Prototype Issue

Rtla_cvr_0507

Coversmall

Eating off the Vine

By Nathaniel Page
(page 2 of 4)

Erik: If we were in Northern California, it would be like, ‘Well, everyone does that, right?’ Oh, they have a compost pile, big deal. In LA, the contrast is so nice and you don’t associate LA with this kind of stuff—sustainable agriculture and these kind of things—so the contrast is exhilarating. In a way, it’s to prove that if we can do it here it can really be done anywhere. I like the challenge of dealing with little rainfall, that’s an interesting thing. These kind of simple gray water things are what we’re experimenting with, like the surge tank that I showed you, there’s a big interest in this now because the climate is changing and rainfall is getting more unpredictable. Every time I do a post or a comment on gray water, I immediately get a lot of interest and traffic because people are really worried right now. Atlanta is having a terrible drought right now so people there are really focused on gray water.

RTLA: I also noticed on your blog that you don’t like to be called a hippie. Why is that?

Erik: [laughs] No, I love hippies. I have hippie friends. I’ve actually been to the Rainbow Gathering.

RTLA: How was that?

RTLA: Intolerable. We talked to a lot of hippies in the course of writing our book because the last time people were doing these things was that generation. A lot of the reference books we looked at were written in the late 60s and early 70s, during the back-to-the-land movement when people were moving to rural areas to escape the city. I like cities. Kelly likes cities. As far as hippies go, one of the comments I got on my blog was, “Oh thank God you guys aren’t hippies.” I get that all the time. It’s not that there’s anything wrong with hippies, it’s just that why does doing these things mean you have to be playing hackie sack or growing dreads? Why can’t these activities just be tucked into a normal life?

Kelly: Whatever your life is, whether you’re a marketing executive, a stay-at-home-mom, or flaky writer types like us, anyone should be able to do this. It’s part of living.

Erik: I really believe in opportunism. I don’t believe in big mission statements or trying to save the world or anything like that. You just grow some vegetables. Do things that are more enjoyable than the status quo. I don’t ride a bike because I don’t want to pollute the environment. I ride a bike because I like to ride a bike. It’s just more fun, pure and simple. The environmental aspects of it are a side effect. You do it because you like to do it. We grow food because it tastes better.

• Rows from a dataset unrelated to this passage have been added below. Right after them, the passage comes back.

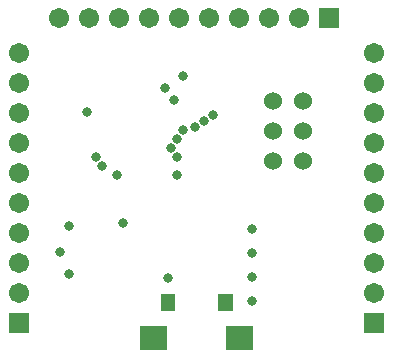
<source format=gbs>
G04*
G04 #@! TF.GenerationSoftware,Altium Limited,Altium Designer,20.2.4 (192)*
G04*
G04 Layer_Color=16711935*
%FSLAX25Y25*%
%MOIN*%
G70*
G04*
G04 #@! TF.SameCoordinates,10D436F5-3F1F-4B74-8332-D6DC9BA31C1D*
G04*
G04*
G04 #@! TF.FilePolarity,Negative*
G04*
G01*
G75*
%ADD33C,0.06706*%
%ADD34R,0.06706X0.06706*%
%ADD35R,0.06706X0.06706*%
%ADD36C,0.06000*%
%ADD37O,0.04540X0.08280*%
%ADD38C,0.04934*%
%ADD39C,0.03162*%
G36*
X201572Y125886D02*
X210630D01*
Y117616D01*
X201572D01*
Y125886D01*
D02*
G37*
G36*
X208460Y136417D02*
X213386D01*
Y130708D01*
X208460D01*
Y136417D01*
D02*
G37*
G36*
X230324Y125886D02*
X239370D01*
Y117605D01*
X230324D01*
Y125886D01*
D02*
G37*
G36*
X227566Y136417D02*
X232480D01*
Y130707D01*
X227566D01*
Y136417D01*
D02*
G37*
D33*
X279528Y136850D02*
D03*
Y146850D02*
D03*
Y156850D02*
D03*
Y166850D02*
D03*
Y176850D02*
D03*
Y186850D02*
D03*
Y196850D02*
D03*
Y206850D02*
D03*
Y216850D02*
D03*
X161417Y136850D02*
D03*
Y146850D02*
D03*
Y156850D02*
D03*
Y166850D02*
D03*
Y176850D02*
D03*
Y186850D02*
D03*
Y196850D02*
D03*
Y206850D02*
D03*
Y216850D02*
D03*
X254724Y228346D02*
D03*
X244724D02*
D03*
X234724D02*
D03*
X224724D02*
D03*
X214724D02*
D03*
X204724D02*
D03*
X194724D02*
D03*
X184724D02*
D03*
X174724D02*
D03*
D34*
X279528Y126850D02*
D03*
X161417D02*
D03*
D35*
X264724Y228346D02*
D03*
D36*
X255906Y200787D02*
D03*
Y190787D02*
D03*
Y180787D02*
D03*
X245905D02*
D03*
Y190787D02*
D03*
Y200787D02*
D03*
D37*
X234301Y121752D02*
D03*
X206644D02*
D03*
D38*
X230020Y133563D02*
D03*
X210925D02*
D03*
D39*
X216000Y191000D02*
D03*
X184000Y197000D02*
D03*
X214000Y188000D02*
D03*
X212000Y185000D02*
D03*
X214000Y176000D02*
D03*
Y182000D02*
D03*
X196000Y160000D02*
D03*
X187000Y182000D02*
D03*
X210983Y141684D02*
D03*
X194000Y176000D02*
D03*
X189000Y179000D02*
D03*
X216000Y209000D02*
D03*
X213000Y201000D02*
D03*
X210000Y205000D02*
D03*
X178000Y143000D02*
D03*
Y159000D02*
D03*
X174823Y150352D02*
D03*
X239000Y134000D02*
D03*
Y142000D02*
D03*
Y150000D02*
D03*
Y158000D02*
D03*
X220000Y192000D02*
D03*
X223000Y194000D02*
D03*
X226000Y196000D02*
D03*
M02*

</source>
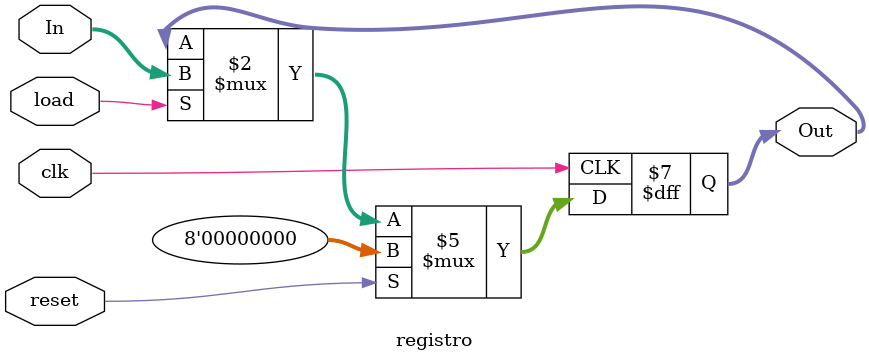
<source format=sv>
`timescale 1ns / 1ps


module registro #(parameter N = 8)(
    input logic clk, reset, load,
    input logic [N-1:0] In,
    output logic [N-1:0] Out
    );

    always_ff @( posedge clk ) begin
        if(reset) Out <= 'b0;
        else if(load) Out <= In;
    end
endmodule

</source>
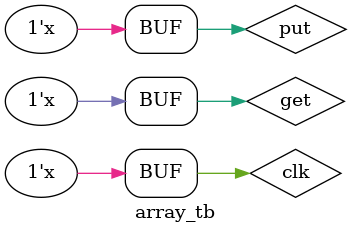
<source format=v>
module array_tb;

reg clk = 0;

reg put = 0;
reg get = 0;

reg[0:2] p_index;
reg[0:2] g_index;

reg[0:11] p_val;
wire[0:11] g_val;

array #(

	12,
	64,
	3

)
a0 (
	put,
	p_index,
	p_val,
	
	get,
	g_index,
	g_val
);

always @(posedge clk) begin
	if (p_index < 63) begin
		p_index = p_index + 1;
	end else begin
		p_index = 0;
	end
	
	if (g_index < 63) begin
		g_index = g_index + 1;
	end else begin
		g_index = 0;
	end
	
	case(p_index % 4)
		0: p_val = 55;
		1: p_val = 30;
		2: p_val = 4095;
		3: p_val = 0;
		default: p_val = 111;
	endcase	
end

always begin
	#10 clk = !clk;
	
	#20 put = !put;
	#20 get = !get;
end

endmodule
</source>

Kelly: I don’t think anybody will do anything for long unless they actually like doing it. So with all this green propaganda floating around in the media lately, trying to encourage everyone to go green or those books that say you should go green, people might go green for like a week out of guilt. Lasting change can only happen through pleasure.

Italiandandelion

Beans

RTLA: How much time do you guys devote to this?

Erik: Not much. I really like the permaculture notion that work makes work. This took time to figure out. That’s one of the reasons why we wrote the book, to figure out what vegetables I can grow that won’t take much time. Grow things that are native to where you live, things that grow in similar climates, and you won’t have to do much work. You try to grow roses here and you have to prune them once a year, you have to spray them with pesticide, you have to water them. Why not plant an artichoke that grows largely without water? Throughout the book we try to find ways to save labor.

Kelly: Yeah, we don’t spend any time watering. The key is front-end planning. If you plant the right things at the right time they grow for you. It doesn’t take more than a few hours every weekend. People spend much more time on their lawns and if they put that energy and those resources into their gardens they could all have amazing ones.

RTLA: People spend so much time working they pay someone else to take care of their lawn.

Kelly: In LA particularly. I think in the suburbs people still have lawn pride, gentleman like to go out there and compete with their lawns. That just doesn’t make any sense.

Erik: There’s a lot to learn from permaculture, like mixing your plants, making sure they attract beneficial wildlife—birds and insects that take care of your pest problems—and that they produce excess foliage which fertilizes the ground so you don’t have to add more fertilizer.

Kelly: Our yard doesn’t look like Martha Stewart’s. We don’t spend much time cleaning it. We keep all our leaves. We don’t believe in a tidy yard. People spend a lot of time tidying up their yards. All of those fallen leaves go to mulch (a natural protective covering that maintains even soil temperature and control weeds), under the fruit trees, or sometimes directly into the garden bed. They’re so valuable. So by not working, I’m actually doing myself a favor.

Erik: There’s too much garden porn out there; the magazines, the Martha Stewarts.

Kelly: All those fancy books. We fell into it. When we first moved here, it was the first time we had a yard. We were looking through garden porn saying, ‘I want to have a Tuscan estate.’

Erik: You know, like Versailles or something.

Kelly: This is just how real people live. We have to come back to earth. This is comfortable.

Erik: There’s interior design porn too, this ridiculous expectation that everything has to look like fancy magazine photo spreads.